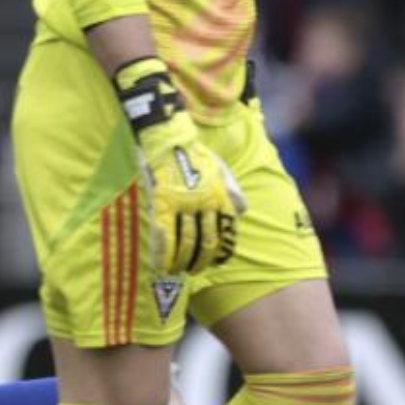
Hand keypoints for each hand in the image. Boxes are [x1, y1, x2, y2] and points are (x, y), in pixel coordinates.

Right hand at [116, 58, 245, 274]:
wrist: (167, 134)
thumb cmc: (193, 150)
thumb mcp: (220, 166)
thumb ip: (233, 189)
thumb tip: (243, 211)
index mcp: (220, 196)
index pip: (225, 232)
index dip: (221, 251)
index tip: (215, 262)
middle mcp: (204, 203)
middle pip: (206, 243)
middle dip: (201, 262)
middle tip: (194, 271)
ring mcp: (182, 205)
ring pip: (185, 243)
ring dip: (182, 262)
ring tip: (177, 271)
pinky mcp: (161, 203)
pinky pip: (163, 236)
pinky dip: (162, 254)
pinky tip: (160, 265)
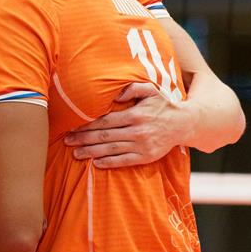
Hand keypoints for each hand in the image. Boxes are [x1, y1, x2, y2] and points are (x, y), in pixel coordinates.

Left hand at [64, 82, 187, 167]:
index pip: (105, 120)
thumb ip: (133, 88)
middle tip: (67, 142)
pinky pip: (124, 161)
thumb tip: (115, 95)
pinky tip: (96, 163)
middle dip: (83, 139)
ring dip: (91, 152)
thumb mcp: (151, 90)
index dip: (87, 125)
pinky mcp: (145, 157)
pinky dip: (109, 163)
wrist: (183, 124)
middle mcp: (137, 131)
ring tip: (76, 154)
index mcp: (135, 114)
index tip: (72, 127)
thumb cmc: (162, 106)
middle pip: (104, 136)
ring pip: (111, 149)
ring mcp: (141, 145)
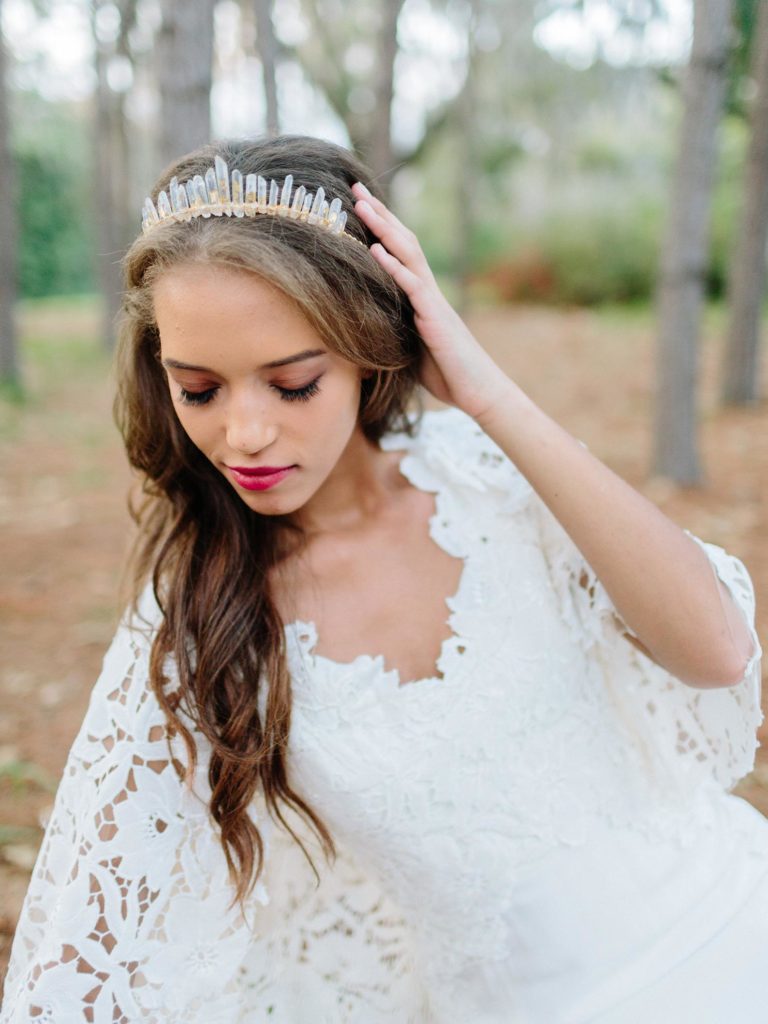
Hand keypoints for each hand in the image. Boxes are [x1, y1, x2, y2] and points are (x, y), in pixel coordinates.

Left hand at [351, 182, 510, 421]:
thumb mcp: (410, 349)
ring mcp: (432, 301)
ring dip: (383, 229)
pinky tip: (375, 251)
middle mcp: (427, 291)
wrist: (479, 391)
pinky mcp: (435, 318)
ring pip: (407, 255)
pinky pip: (412, 287)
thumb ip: (393, 331)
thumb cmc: (447, 374)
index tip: (356, 204)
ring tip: (361, 205)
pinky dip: (393, 267)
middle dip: (379, 214)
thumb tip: (364, 331)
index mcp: (421, 296)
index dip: (379, 228)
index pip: (398, 252)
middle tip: (354, 187)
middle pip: (402, 242)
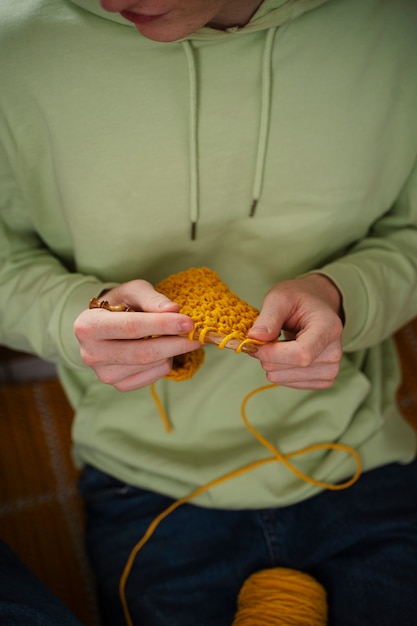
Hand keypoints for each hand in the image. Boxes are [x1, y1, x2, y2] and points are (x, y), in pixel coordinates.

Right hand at [73, 280, 200, 390]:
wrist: (106, 325)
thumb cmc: (121, 304)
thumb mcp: (133, 291)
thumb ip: (152, 299)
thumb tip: (174, 310)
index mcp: (88, 326)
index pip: (132, 327)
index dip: (163, 325)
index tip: (188, 322)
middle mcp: (91, 354)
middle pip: (143, 352)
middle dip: (175, 343)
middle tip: (197, 334)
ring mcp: (104, 374)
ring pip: (151, 365)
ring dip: (171, 351)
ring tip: (172, 335)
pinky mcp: (119, 385)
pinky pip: (152, 376)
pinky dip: (165, 362)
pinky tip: (161, 350)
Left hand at [248, 274, 343, 389]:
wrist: (315, 306)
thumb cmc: (298, 300)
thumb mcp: (279, 298)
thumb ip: (268, 318)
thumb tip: (254, 338)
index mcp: (329, 327)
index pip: (302, 354)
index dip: (273, 353)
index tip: (254, 344)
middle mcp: (335, 351)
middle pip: (293, 367)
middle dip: (268, 356)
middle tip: (266, 338)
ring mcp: (331, 368)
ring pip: (286, 379)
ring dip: (272, 364)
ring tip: (279, 344)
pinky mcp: (324, 379)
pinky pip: (290, 384)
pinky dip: (279, 372)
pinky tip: (284, 355)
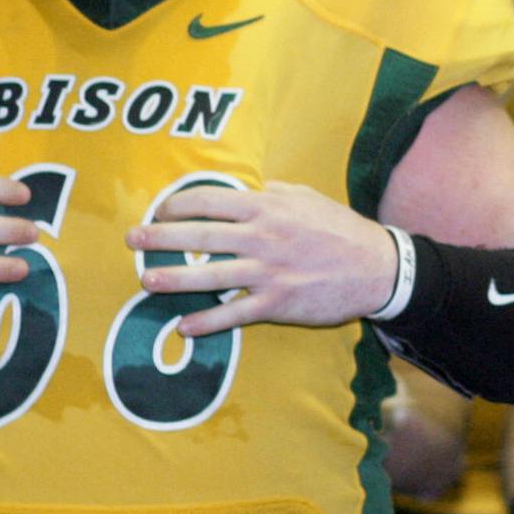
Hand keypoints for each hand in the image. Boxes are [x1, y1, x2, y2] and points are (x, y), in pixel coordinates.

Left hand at [127, 181, 398, 334]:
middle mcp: (263, 238)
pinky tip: (185, 326)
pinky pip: (234, 314)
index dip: (177, 205)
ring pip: (209, 276)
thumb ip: (274, 192)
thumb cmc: (343, 230)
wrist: (379, 269)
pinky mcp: (279, 303)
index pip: (208, 201)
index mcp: (268, 208)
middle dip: (159, 239)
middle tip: (133, 240)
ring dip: (172, 280)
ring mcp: (269, 272)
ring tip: (145, 281)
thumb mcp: (308, 198)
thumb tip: (246, 187)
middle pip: (198, 237)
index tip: (161, 211)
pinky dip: (207, 322)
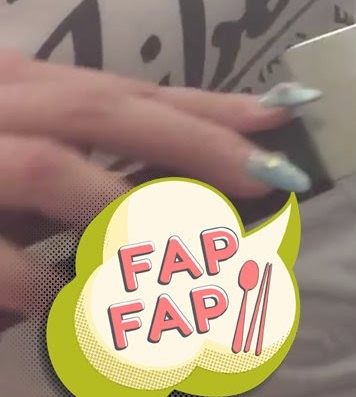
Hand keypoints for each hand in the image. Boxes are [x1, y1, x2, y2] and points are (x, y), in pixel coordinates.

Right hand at [0, 52, 315, 316]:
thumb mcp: (22, 156)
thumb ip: (88, 169)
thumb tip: (196, 200)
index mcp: (22, 88)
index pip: (130, 91)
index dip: (210, 108)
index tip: (287, 114)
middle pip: (102, 112)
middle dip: (195, 144)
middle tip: (269, 177)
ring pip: (49, 170)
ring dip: (125, 211)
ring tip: (187, 255)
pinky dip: (44, 283)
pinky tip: (78, 308)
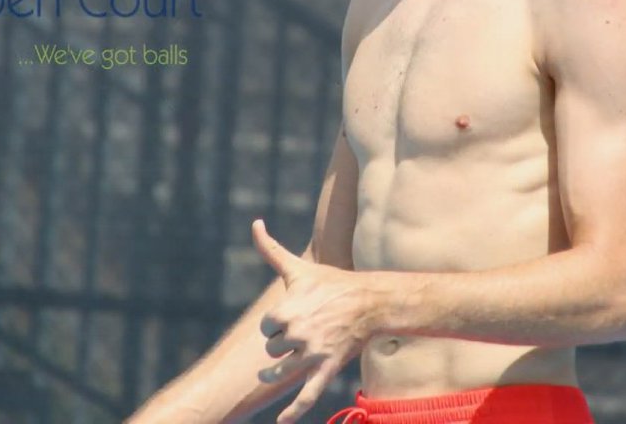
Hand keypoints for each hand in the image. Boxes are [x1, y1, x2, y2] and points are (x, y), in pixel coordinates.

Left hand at [252, 219, 378, 423]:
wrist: (370, 301)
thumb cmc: (332, 283)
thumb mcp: (298, 267)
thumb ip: (270, 248)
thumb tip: (254, 223)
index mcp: (286, 311)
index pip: (265, 328)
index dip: (275, 325)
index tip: (290, 317)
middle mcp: (297, 335)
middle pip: (271, 351)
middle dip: (280, 344)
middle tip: (298, 334)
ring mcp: (312, 355)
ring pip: (279, 372)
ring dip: (274, 372)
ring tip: (273, 370)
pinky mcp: (326, 370)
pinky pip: (306, 395)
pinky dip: (292, 412)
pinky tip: (280, 423)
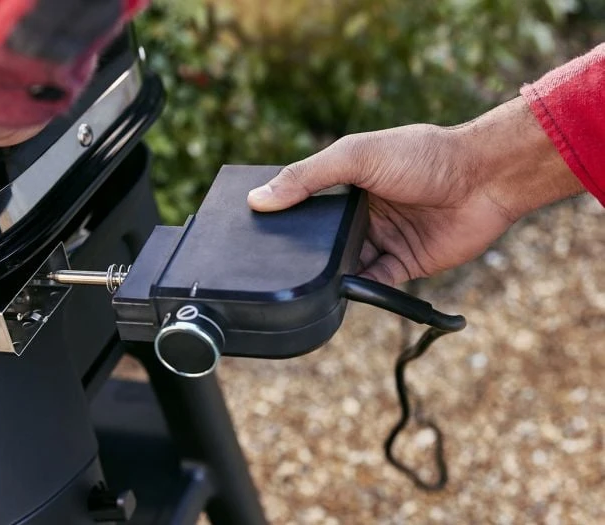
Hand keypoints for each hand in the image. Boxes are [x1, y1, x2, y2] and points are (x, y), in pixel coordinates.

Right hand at [248, 97, 583, 284]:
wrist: (484, 178)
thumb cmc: (423, 156)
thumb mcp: (355, 156)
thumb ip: (308, 177)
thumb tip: (259, 199)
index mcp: (347, 183)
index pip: (307, 204)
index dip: (286, 218)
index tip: (258, 235)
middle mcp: (363, 213)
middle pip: (324, 241)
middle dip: (307, 254)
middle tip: (279, 269)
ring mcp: (383, 240)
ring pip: (346, 265)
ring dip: (331, 274)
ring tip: (310, 284)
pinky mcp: (404, 264)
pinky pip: (374, 284)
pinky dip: (359, 291)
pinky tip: (343, 293)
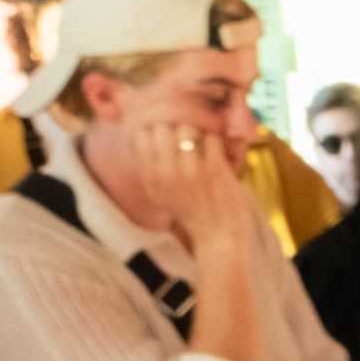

○ ○ ○ ○ ○ ○ ○

AIM OF THE TASK
The records shown above are to be repeated exactly, with the pictures left out.

RESPONSE BELOW
Hand keypoints for each hand in the image. Boxes are [x1, y1, x2, y2] and points are (x, y), in pixel coordinates.

Right hand at [116, 58, 245, 274]:
wrist: (167, 134)
thumb cmc: (193, 150)
thumb mcp: (220, 166)
thumb ip: (233, 189)
thumb tip: (243, 211)
index mcp: (220, 196)
index pip: (225, 232)
index dip: (221, 251)
index tip: (215, 262)
middle mcp: (204, 203)
middle pip: (206, 243)
middle dip: (201, 262)
middle tip: (194, 271)
ring mcp: (182, 205)
ring pip: (185, 243)
ring dip: (182, 262)
ring tip: (177, 271)
pinky mcp: (161, 203)
pinky pip: (163, 236)
pinky dip: (162, 254)
pinky tip: (160, 265)
Hand keypoints for each hand in the image. Boxes are [x1, y1, x2, y2] and points are (x, y), in pixel coordinates.

Left hand at [64, 82, 187, 167]:
index pip: (105, 120)
thumb ip: (133, 88)
middle tip: (67, 142)
pinky pip: (124, 161)
thumb tip: (115, 95)
pinky tip: (96, 163)
middle dip: (83, 139)
ring dip: (91, 152)
thumb mcp: (151, 90)
index dip: (87, 125)
pinky mcp: (145, 157)
pinky dip: (109, 163)
wrist: (183, 124)
middle mcp: (137, 131)
ring tip: (76, 154)
index mcp: (135, 114)
index tip: (72, 127)
thumb cmc: (162, 106)
middle pip: (104, 136)
ring pip: (111, 149)
ring mcp: (141, 145)
Hand keypoints for each hand in the image. Boxes are [x1, y1, x2, y2] and points are (x, y), in pixel coordinates.

Left hand at [351, 182, 510, 421]:
thumb mcp: (410, 349)
ring mcp: (432, 301)
ring dip: (383, 229)
pinky tip: (375, 251)
middle mcp: (427, 291)
wrist: (479, 391)
pinky mcp: (435, 318)
ring pip: (407, 255)
pinky pip: (412, 287)
thumb ip: (393, 331)
thumb cmc: (447, 374)
index tip: (356, 204)
ring tip: (361, 205)
pinky dip: (393, 267)
middle dip: (379, 214)
thumb tip: (364, 331)
index mcp: (421, 296)
index dip: (379, 228)
index pip: (398, 252)
middle tip: (354, 187)
middle pip: (402, 242)
Hand keypoints for each hand in the image. Boxes are [x1, y1, x2, y2] and points are (x, y), in pixel coordinates.

Right hand at [73, 280, 200, 390]:
wrist: (106, 325)
thumb cmc: (121, 304)
thumb mcp: (133, 291)
thumb ip: (152, 299)
thumb tip: (174, 310)
index mcp: (88, 326)
index pip: (132, 327)
index dip: (163, 325)
index tip: (188, 322)
middle mcp: (91, 354)
middle pip: (143, 352)
middle dip: (175, 343)
middle tip: (197, 334)
ring mcp: (104, 374)
ring pip: (151, 365)
ring dip: (171, 351)
ring tip: (172, 335)
pinky mcp: (119, 385)
pinky pip: (152, 376)
pinky dip: (165, 362)
pinky tip: (161, 350)
Left hand at [248, 274, 343, 389]:
wrist: (315, 306)
thumb cmc: (298, 300)
thumb mcp: (279, 298)
thumb ip: (268, 318)
thumb tip: (254, 338)
index mcp: (329, 327)
index pip: (302, 354)
index dip: (273, 353)
index tip: (254, 344)
middle mcp: (335, 351)
middle pip: (293, 367)
middle dip: (268, 356)
middle tip: (266, 338)
ring mcp: (331, 368)
ring pip: (286, 379)
ring dip: (272, 364)
ring tip: (279, 344)
pinky mcp: (324, 379)
pinky pip: (290, 384)
pinky dip: (279, 372)
pinky tip: (284, 355)
Hand keypoints for each hand in the image. Boxes are [x1, y1, x2, y2] and points are (x, y), in pixel coordinates.

Left hand at [127, 181, 398, 334]:
middle mcp: (263, 238)
pinky tip: (185, 326)
pinky pip: (234, 314)
index dip: (177, 205)
ring pip: (209, 276)
thumb ip: (274, 192)
thumb cmc: (343, 230)
wrist: (379, 269)
pinky mcp: (279, 303)
index pip: (208, 201)
index mcp: (268, 208)
middle dip: (159, 239)
middle tip: (133, 240)
ring dip: (172, 280)
ring mcp: (269, 272)
ring tip: (145, 281)
thumb mcp: (308, 198)
thumb tip: (246, 187)
middle pip: (198, 237)
index tip: (161, 211)
pinky dip: (207, 322)
Hand keypoints for each hand in the image. Boxes are [x1, y1, x2, y2] and points are (x, y), in pixel coordinates.

Right hand at [0, 52, 315, 316]:
thumb mcp: (22, 156)
thumb ip: (88, 169)
thumb tip: (196, 200)
index mcp: (22, 88)
index pip: (130, 91)
index dip: (210, 108)
index tip: (287, 114)
middle pip: (102, 112)
middle dip: (195, 144)
middle tip: (269, 177)
ring pip: (49, 170)
ring dip: (125, 211)
ring tip: (187, 255)
pinky dip: (44, 283)
pinky tip: (78, 308)
Hand keypoints for each hand in the image. Boxes are [x1, y1, x2, y2] and points are (x, y), in pixel coordinates.

Left hand at [252, 219, 378, 423]:
wrist: (370, 301)
thumb cmc: (332, 283)
thumb mcp: (298, 267)
thumb ip: (270, 248)
thumb tip: (254, 223)
index mcp: (286, 311)
index pip: (265, 328)
index dip: (275, 325)
index tip: (290, 317)
middle mcp: (297, 335)
middle pip: (271, 351)
middle dip: (280, 344)
middle tip: (298, 334)
ring mcp: (312, 355)
ring pip: (279, 372)
ring dip: (274, 372)
ring tip: (273, 370)
pinky mcp: (326, 370)
pinky pip: (306, 395)
pinky dip: (292, 412)
pinky tip: (280, 423)
Hand keypoints for each hand in the image. Boxes are [x1, y1, x2, y2] and points are (x, y), in pixel coordinates.

Right hand at [248, 97, 583, 284]:
wrist: (484, 178)
thumb cmc: (423, 156)
thumb mcp: (355, 156)
thumb ip: (308, 177)
thumb tip: (259, 199)
index mcp: (347, 183)
index pip: (307, 204)
index dip: (286, 218)
index tip: (258, 235)
middle mcp: (363, 213)
middle pip: (324, 241)
middle dip: (307, 254)
middle tip: (279, 269)
ring mcp: (383, 240)
ring pip: (346, 265)
ring dip: (331, 274)
ring tip: (310, 284)
pinky mcp: (404, 264)
pinky pip: (374, 284)
pinky dip: (359, 291)
pinky tip: (343, 293)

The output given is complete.